As you can see there is a “separation” of samples along the first component, highlighting the difference between SCLC and the other two subtypes (13.2% of the total explained variance). On the second component, approximately 7% of the variance is explained. Along the y-axis, when we project points onto it, we observe a clear separation between the two lung subtypes and Glioma.

R implementation with prcomp

library(stats)
library(dplyr)
library(ggplot2)

# Import
df_original = read.csv('~/Downloads/CCLE_expression.csv',  row.names = 1)
annot = read.csv('~/Downloads/sample_info.csv')
annot = subset(annot, lineage_subtype!='')

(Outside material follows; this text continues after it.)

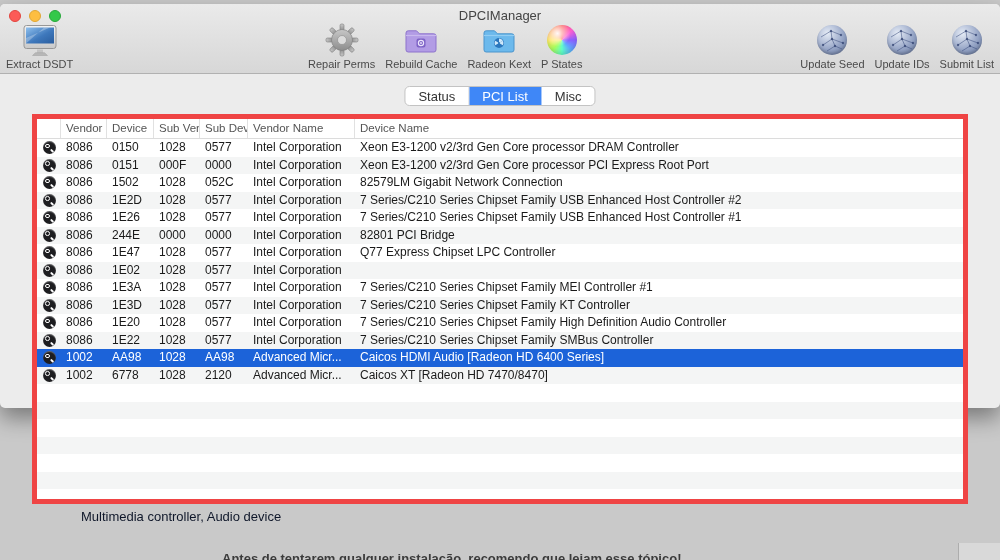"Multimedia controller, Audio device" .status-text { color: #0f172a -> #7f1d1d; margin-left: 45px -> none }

# Keep only annotated cell lines
annot = subset(annot, DepMap_ID %in% rownames(df_original))
types = sort(table(annot$lineage_subtype), decreasing = T) %>%  head(3)

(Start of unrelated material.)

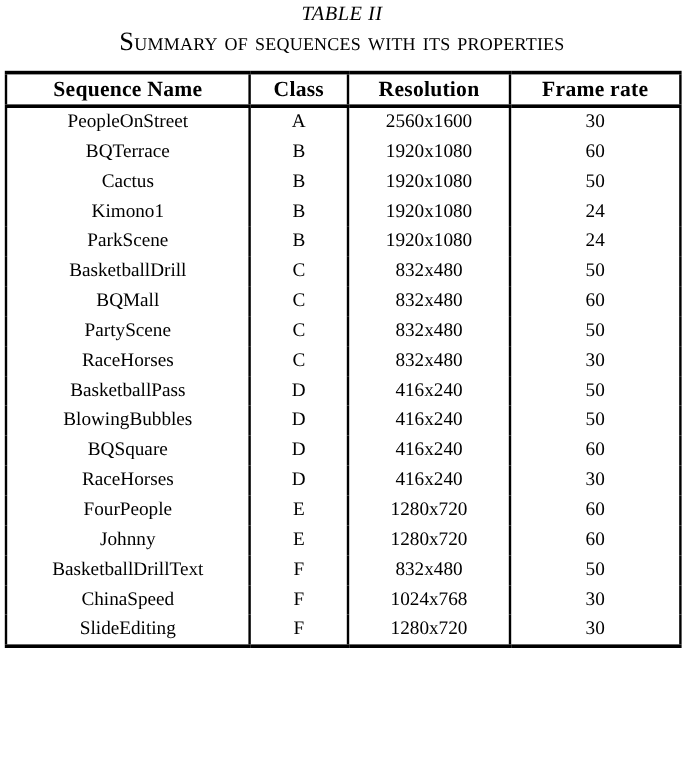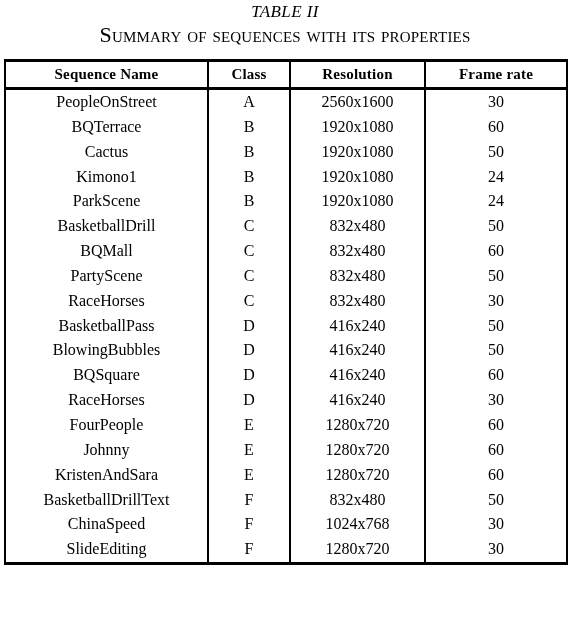"Sequence Name" thead th { font-size: 15px -> 18px }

df = df_original[subset(annot, lineage_subtype%in% names(types))$DepMap_ID,]

# remove genes with zero variance (or standard deviation). 
# Otherwise prcomp raises an error.
sd = apply(df, 2, sd)
df = df[,sd>0]

# Scale e performe PCA at the same time
pca = prcomp(df, scale=T, center=T)
pca_summary = summary(pca)$importance
pca_plot = as.data.frame(pca$x[,c("PC1", "PC2", "PC3")])
pca_plot$lineage_subtype = annot$lineage_subtype[match(rownames(pca_plot), annot$DepMap_ID)]

explained_1 = pca_summary['Proportion of Variance','PC1']
explained_2 = pca_summary['Proportion of Variance','PC2']

# Plot
# I reverse the sign of PC1 and PC2 because it was opposite to python implementation 
# (but principal components are invariant to sign inversion)
ggplot(pca_plot, aes( x = -PC1, y =-PC2, color = lineage_subtype))+
  geom_point(size=2)+
  xlab(paste0('First principal component  \n',round(explained_1*100,2),'% explained variance' ))+
  ylab(paste0('Second principal component  \n',round(explained_2*100,2),'% explained variance' ))+
  scale_color_manual(values = c('NSCLC' ='#EDAE49', 'glioma'= '#00798C', 'SCLC'='#D1495B'))+
  theme_classic()

R visualization

References

  • An Introduction to Statistical Learning - James G., Witten D., Trevor H. Tibshirani R.
  • ritvikmath videos about PCA help the understanding.